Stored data
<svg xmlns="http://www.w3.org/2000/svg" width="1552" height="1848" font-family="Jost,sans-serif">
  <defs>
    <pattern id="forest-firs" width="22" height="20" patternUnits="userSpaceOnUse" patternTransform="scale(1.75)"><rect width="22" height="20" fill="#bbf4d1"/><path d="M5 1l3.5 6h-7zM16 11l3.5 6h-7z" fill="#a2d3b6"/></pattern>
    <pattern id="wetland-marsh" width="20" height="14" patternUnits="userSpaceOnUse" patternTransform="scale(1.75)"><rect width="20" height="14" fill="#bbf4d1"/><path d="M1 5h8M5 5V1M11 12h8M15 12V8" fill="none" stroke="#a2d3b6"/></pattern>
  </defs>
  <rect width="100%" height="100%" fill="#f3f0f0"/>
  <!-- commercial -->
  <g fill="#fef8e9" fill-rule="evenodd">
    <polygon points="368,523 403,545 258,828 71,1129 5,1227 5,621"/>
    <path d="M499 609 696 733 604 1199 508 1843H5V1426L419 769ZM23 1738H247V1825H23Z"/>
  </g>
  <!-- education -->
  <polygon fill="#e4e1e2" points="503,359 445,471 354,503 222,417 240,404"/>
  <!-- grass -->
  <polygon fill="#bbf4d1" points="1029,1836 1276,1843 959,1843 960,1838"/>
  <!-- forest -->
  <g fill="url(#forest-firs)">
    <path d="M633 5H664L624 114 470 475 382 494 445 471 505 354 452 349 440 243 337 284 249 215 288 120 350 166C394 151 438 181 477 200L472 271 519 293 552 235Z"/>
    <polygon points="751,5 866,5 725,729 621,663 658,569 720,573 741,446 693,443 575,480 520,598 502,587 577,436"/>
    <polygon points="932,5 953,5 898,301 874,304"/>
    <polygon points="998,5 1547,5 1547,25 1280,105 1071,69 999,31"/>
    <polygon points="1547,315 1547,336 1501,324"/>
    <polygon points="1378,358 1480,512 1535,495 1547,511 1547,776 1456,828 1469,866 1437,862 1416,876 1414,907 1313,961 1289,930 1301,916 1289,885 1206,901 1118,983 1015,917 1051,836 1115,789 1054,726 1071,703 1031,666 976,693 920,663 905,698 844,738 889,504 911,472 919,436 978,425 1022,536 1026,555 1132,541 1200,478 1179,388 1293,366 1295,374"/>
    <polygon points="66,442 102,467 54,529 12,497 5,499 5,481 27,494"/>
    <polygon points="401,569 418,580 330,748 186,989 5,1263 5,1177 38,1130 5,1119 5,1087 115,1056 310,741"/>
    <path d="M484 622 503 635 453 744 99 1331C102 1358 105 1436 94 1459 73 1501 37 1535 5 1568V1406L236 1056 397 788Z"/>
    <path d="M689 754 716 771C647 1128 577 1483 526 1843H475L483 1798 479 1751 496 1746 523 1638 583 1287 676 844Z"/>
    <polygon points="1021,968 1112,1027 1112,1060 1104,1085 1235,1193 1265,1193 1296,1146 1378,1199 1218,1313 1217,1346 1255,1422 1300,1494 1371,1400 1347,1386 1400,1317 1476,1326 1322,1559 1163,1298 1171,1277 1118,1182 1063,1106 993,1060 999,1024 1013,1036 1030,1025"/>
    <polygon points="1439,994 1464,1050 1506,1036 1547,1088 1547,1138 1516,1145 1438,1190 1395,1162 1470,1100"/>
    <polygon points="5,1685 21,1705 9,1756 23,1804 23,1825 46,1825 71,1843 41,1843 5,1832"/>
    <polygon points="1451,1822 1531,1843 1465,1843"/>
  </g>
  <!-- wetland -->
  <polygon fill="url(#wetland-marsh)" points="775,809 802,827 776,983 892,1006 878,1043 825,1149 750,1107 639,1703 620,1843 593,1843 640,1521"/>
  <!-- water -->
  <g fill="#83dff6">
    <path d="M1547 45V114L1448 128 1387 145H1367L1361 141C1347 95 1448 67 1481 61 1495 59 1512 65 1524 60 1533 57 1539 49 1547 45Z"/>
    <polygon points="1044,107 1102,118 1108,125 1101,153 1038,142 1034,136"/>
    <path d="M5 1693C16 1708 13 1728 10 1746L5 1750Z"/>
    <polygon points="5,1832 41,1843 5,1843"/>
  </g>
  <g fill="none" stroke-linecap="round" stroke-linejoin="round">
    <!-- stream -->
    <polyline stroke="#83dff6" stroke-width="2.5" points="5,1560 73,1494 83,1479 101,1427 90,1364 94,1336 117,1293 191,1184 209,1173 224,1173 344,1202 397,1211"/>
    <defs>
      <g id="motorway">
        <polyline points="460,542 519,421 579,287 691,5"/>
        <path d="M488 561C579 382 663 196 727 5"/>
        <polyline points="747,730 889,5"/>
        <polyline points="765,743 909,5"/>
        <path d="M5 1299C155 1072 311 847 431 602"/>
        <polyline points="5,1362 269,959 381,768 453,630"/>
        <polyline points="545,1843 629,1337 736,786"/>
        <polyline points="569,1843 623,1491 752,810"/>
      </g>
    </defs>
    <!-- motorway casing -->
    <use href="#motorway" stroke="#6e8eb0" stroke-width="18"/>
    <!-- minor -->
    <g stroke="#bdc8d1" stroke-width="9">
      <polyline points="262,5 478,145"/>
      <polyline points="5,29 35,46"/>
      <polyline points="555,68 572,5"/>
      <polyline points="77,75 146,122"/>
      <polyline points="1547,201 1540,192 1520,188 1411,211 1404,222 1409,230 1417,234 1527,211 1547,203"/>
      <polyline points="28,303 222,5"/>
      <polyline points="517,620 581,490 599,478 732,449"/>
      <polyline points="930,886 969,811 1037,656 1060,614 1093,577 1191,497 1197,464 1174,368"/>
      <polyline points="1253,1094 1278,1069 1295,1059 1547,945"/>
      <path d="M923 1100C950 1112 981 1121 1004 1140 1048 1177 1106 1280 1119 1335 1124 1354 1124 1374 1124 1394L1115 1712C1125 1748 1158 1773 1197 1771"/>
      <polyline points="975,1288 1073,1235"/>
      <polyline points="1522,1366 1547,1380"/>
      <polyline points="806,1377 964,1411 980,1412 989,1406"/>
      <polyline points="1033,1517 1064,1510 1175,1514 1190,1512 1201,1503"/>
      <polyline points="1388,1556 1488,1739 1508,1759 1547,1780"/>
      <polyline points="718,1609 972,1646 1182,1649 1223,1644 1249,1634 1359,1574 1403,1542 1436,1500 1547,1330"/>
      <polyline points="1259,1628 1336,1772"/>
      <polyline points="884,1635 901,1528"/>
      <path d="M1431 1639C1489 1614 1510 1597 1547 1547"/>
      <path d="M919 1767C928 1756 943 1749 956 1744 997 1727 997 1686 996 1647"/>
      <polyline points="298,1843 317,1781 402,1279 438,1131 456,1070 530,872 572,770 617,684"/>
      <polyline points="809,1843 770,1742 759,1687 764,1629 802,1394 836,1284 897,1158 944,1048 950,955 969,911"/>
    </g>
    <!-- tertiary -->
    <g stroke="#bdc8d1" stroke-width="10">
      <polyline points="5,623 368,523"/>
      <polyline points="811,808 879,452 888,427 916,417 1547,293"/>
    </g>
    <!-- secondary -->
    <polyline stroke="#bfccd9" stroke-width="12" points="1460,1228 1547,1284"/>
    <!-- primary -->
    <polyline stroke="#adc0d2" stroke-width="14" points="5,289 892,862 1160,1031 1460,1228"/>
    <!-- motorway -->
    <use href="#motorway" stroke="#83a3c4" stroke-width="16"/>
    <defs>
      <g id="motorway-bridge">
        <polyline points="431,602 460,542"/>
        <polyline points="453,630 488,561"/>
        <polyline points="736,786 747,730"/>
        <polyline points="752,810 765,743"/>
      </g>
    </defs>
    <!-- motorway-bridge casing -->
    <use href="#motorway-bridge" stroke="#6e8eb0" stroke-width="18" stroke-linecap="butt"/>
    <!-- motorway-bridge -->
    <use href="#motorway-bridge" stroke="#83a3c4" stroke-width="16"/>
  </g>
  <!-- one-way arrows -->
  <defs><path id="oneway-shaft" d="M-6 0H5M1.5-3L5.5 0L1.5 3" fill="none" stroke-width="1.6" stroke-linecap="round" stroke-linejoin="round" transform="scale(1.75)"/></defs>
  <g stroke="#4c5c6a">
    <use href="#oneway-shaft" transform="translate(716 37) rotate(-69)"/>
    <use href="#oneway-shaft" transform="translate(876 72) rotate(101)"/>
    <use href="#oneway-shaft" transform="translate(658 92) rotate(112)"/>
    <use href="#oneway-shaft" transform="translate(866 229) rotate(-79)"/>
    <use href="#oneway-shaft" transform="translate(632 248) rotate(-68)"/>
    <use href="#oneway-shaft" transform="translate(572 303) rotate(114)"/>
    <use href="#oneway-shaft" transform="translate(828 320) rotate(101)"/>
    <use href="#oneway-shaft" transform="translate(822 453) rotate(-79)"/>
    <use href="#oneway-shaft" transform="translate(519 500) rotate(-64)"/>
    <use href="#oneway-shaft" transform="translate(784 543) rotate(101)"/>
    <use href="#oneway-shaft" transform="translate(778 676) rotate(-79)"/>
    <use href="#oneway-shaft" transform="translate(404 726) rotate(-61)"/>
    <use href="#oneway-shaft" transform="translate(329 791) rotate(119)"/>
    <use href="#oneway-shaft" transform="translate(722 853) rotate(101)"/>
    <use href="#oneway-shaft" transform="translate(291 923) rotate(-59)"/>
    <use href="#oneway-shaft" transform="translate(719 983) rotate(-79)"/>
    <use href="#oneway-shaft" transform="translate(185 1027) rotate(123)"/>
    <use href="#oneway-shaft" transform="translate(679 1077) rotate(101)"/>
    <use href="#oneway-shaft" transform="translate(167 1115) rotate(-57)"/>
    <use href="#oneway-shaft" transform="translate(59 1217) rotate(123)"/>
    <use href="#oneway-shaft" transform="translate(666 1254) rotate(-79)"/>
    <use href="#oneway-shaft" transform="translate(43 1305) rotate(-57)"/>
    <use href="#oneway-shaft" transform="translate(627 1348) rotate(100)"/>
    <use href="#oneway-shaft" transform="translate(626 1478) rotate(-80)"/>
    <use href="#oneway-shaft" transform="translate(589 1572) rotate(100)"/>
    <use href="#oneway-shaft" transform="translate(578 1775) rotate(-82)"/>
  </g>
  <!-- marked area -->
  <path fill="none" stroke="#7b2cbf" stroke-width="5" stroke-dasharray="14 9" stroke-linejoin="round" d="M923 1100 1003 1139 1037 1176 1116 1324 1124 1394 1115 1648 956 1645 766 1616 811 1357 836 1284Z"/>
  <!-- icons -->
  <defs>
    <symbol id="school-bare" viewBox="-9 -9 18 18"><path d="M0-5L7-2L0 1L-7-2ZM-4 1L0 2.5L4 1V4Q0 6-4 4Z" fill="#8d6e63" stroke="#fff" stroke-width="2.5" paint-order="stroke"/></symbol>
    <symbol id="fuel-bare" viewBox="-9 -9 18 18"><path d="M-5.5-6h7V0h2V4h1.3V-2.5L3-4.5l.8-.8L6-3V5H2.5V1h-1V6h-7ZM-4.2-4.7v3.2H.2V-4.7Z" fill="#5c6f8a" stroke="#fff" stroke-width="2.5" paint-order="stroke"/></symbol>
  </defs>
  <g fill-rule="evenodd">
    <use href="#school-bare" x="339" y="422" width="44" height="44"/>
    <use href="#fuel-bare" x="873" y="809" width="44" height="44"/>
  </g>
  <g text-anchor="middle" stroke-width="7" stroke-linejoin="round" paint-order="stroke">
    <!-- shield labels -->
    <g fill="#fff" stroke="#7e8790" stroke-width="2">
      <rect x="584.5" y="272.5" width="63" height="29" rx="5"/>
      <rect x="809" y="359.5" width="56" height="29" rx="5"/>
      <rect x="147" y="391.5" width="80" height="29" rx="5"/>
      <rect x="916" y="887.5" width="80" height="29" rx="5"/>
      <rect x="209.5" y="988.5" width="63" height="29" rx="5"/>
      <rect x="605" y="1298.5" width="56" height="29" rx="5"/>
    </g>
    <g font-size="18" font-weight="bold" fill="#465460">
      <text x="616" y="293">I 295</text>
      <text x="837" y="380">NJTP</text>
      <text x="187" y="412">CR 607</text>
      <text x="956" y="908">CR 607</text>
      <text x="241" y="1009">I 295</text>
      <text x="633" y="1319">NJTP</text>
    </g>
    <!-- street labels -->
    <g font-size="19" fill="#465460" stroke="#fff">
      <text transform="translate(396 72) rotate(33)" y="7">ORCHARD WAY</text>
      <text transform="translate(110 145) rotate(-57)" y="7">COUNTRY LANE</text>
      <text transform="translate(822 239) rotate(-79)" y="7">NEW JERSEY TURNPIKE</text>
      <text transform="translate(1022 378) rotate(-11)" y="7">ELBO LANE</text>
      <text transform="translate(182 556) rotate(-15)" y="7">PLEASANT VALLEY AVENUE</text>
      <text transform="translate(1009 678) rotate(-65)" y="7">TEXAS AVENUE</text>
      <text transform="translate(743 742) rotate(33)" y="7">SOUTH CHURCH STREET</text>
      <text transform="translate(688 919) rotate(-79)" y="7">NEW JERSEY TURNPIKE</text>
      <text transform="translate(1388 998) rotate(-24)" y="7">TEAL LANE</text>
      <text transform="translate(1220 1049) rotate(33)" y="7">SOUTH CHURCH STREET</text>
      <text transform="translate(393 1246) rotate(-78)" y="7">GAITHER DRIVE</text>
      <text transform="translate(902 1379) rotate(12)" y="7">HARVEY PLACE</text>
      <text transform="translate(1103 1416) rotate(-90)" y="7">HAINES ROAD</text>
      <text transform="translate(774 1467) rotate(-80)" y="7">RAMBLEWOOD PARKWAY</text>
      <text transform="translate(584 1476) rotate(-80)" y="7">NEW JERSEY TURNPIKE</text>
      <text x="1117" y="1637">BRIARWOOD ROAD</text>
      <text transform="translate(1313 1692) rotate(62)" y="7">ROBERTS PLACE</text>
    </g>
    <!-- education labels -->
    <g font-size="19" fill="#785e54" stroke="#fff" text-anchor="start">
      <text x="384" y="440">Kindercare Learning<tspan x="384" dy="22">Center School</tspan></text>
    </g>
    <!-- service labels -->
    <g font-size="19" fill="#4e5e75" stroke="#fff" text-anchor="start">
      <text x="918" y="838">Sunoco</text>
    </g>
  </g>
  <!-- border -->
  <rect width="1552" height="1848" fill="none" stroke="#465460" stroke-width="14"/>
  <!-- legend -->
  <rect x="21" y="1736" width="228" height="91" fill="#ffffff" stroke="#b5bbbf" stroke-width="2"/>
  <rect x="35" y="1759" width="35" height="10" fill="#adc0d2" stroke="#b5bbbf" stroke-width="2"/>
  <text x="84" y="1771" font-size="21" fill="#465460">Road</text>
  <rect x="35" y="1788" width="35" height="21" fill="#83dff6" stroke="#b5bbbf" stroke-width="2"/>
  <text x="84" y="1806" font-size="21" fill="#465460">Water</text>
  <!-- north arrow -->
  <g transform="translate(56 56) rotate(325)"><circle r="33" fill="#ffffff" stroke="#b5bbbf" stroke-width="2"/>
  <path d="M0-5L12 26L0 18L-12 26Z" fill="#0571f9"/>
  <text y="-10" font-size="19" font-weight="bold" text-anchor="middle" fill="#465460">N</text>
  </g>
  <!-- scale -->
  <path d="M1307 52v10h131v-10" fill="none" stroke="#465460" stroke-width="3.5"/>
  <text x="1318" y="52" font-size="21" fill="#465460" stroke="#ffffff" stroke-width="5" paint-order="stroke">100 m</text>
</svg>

TASK DESCRIPTION:
Once the lines of the entries containing the word "middle" have been counted, report the number alone.

EXPECTED ANSWER:
2